El Serif Camp melindungi hampir 49 000 orang yang terlantar, kata pemimpin sipil kamp Abdalrahman Idris kepada AP. Sejak perang dimulai pada tahun 2023, kamp telah mengambil lebih dari 5 000 kedatangan baru, dengan lonjakan baru -baru ini datang dari wilayah Greater Khartoum, yang merupakan militer Sudan mengatakan mengambil kendali penuh pada bulan Mei.

“Makanan yang mencapai kemah hanya membentuk 5 % dari complete kebutuhan. Beberapa orang membutuhkan pekerjaan dan pendapatan. Orang sekarang hanya makan dua kali, dan beberapa orang tidak dapat memberi makan anak -anak mereka,” katanya.

Di Darfur Utara, selatan El Fasher, Exists Zamzam Camp, salah satu bidang terburuk yang dipukul oleh kelaparan dan kekerasan yang meningkat baru -baru ini. Seorang pekerja bantuan dengan ruang tanggap darurat yang sebelumnya berbasis di kamp yang meminta untuk tidak diidentifikasi karena takut akan pembalasan karena berbicara dengan pers, mengatakan kepada AP bahwa gelombang kekerasan baru -baru ini membunuh beberapa dan membuat orang lain kehilangan tempat tinggal.

Hampir tidak ada yang mampu membeli makanan dari pasar karena satu pon gula berharga 20 000 extra pound Sudan ($ 33 dan sebatang sabun 10 000 extra pound Sudan ($17

Serangan baru -baru ini di Zamzam memperburuk situasi kemanusiaan dan dia harus melarikan diri ke daerah yang lebih aman. Beberapa pria lanjut usia, wanita hamil, dan anak -anak telah meninggal karena kelaparan dan kurangnya perawatan medis, menurut seorang pekerja bantuan, yang berbicara dengan syarat anonim karena dia takut akan pembalasan karena berbicara secara publik ketika tinggal di daerah yang dikendalikan oleh salah satu partai yang bertikai.
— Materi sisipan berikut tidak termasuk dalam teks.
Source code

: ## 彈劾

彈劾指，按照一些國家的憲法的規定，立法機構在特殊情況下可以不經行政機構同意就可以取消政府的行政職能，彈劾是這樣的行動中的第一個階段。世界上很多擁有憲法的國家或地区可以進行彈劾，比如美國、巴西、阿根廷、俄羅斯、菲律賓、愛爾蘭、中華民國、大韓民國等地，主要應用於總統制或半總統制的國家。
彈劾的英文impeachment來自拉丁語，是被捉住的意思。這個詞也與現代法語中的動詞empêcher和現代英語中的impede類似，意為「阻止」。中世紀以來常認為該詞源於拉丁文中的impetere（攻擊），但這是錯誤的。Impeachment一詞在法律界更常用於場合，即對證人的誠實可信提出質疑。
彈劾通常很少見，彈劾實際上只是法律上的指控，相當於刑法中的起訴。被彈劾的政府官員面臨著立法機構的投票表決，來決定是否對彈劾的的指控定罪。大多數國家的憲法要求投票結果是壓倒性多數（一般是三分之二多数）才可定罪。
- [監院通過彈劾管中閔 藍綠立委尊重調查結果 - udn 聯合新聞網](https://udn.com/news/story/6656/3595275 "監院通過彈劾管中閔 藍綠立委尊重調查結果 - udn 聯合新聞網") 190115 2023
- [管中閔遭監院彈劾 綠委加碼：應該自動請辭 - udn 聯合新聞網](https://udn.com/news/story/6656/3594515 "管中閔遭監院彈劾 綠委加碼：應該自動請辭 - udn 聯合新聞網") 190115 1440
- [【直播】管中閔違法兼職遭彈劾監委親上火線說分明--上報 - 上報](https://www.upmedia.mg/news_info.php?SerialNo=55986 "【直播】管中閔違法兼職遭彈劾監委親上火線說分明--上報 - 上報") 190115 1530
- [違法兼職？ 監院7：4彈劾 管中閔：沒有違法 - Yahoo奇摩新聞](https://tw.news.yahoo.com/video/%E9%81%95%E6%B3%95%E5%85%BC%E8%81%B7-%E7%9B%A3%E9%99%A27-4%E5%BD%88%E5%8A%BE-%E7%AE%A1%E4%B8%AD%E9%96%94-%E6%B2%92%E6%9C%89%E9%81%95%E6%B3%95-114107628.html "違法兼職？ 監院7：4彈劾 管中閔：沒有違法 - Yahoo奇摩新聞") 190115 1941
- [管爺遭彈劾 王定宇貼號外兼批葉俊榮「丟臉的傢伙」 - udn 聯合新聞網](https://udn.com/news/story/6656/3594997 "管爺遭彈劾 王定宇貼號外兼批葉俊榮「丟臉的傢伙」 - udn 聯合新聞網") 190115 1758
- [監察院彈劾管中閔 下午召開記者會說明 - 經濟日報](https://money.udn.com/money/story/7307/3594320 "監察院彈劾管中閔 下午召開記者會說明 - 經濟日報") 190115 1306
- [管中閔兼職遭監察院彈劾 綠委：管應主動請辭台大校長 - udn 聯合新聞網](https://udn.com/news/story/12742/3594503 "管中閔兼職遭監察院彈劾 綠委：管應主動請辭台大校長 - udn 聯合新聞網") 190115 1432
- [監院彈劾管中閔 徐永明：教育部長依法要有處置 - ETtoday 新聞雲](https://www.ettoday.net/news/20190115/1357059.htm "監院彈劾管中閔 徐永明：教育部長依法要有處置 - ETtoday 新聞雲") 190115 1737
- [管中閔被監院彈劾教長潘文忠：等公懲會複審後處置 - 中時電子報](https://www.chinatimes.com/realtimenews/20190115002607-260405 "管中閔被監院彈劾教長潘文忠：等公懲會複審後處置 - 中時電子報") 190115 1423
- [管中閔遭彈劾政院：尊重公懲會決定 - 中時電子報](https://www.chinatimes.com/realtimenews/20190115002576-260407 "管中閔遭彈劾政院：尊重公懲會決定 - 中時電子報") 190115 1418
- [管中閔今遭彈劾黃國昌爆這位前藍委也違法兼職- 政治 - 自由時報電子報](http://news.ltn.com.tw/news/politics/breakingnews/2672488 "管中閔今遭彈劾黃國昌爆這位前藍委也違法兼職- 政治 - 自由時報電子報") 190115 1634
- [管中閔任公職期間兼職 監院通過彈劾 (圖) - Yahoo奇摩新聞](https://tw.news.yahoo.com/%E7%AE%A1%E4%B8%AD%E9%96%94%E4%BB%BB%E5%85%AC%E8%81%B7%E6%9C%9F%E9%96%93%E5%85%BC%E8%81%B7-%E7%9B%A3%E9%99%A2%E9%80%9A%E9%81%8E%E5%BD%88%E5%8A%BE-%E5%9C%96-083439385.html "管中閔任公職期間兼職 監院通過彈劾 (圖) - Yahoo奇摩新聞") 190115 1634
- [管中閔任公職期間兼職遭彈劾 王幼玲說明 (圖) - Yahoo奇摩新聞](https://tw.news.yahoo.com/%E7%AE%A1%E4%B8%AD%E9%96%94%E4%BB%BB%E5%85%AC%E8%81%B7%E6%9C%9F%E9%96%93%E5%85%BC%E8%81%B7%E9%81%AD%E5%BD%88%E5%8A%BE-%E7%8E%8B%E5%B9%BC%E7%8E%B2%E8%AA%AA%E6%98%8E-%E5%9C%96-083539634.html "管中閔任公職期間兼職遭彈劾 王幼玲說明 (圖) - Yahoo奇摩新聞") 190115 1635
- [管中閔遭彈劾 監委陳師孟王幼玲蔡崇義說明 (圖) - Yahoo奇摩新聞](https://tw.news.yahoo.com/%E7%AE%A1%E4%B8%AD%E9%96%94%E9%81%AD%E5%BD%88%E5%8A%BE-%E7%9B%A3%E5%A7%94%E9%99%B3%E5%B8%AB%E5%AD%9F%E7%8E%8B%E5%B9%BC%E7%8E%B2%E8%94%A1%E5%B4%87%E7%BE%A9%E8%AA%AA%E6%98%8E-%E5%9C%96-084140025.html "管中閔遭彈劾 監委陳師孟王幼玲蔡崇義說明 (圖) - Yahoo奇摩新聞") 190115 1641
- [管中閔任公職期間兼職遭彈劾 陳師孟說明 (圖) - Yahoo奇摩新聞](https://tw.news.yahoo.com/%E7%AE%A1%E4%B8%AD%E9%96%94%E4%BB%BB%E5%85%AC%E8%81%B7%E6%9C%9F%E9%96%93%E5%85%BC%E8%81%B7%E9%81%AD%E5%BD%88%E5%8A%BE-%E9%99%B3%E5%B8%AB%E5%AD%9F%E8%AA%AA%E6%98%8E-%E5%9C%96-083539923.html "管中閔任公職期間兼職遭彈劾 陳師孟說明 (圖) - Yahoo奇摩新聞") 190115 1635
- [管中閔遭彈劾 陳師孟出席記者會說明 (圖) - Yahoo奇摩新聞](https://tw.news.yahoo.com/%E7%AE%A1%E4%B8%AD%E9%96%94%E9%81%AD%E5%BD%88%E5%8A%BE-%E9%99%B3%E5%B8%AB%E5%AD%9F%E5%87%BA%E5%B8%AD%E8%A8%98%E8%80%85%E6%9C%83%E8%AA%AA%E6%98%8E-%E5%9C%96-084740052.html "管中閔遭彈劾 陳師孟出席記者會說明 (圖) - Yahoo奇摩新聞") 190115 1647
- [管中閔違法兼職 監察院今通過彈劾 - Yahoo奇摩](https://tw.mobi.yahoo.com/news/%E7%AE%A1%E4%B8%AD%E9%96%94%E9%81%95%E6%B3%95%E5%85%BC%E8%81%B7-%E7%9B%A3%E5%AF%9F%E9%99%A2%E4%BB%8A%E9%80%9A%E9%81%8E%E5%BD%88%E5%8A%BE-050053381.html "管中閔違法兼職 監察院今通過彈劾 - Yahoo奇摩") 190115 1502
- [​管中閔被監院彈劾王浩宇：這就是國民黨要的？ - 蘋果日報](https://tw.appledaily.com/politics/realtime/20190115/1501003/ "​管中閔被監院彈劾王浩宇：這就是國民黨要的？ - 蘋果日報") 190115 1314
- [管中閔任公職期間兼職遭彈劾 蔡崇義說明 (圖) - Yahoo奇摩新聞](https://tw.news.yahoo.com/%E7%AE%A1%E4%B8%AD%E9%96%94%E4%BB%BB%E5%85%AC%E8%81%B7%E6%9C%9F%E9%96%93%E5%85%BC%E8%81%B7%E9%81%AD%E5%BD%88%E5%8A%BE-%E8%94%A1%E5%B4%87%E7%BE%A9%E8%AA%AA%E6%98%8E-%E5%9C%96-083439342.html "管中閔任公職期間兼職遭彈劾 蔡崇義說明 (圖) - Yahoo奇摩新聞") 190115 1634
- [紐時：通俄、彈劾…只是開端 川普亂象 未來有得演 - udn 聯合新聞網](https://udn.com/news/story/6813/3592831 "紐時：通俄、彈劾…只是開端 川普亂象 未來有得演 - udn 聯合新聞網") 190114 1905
Dia tidak memberikan jumlah pasti dari kematian itu.

Dia mengatakan situasi di kamp Zamzam sangat mengerikan– “Seolah -olah orang -orang berada di hukuman mati.”

Namun ah menyelesaikan puisinya dengan harapan:

“Ketika orang -orang bentrok dan kematian memenuhi kotak kota” Ah menulis “Anda, Koro, adalah simbol kehidupan dan gelar kesetiaan.”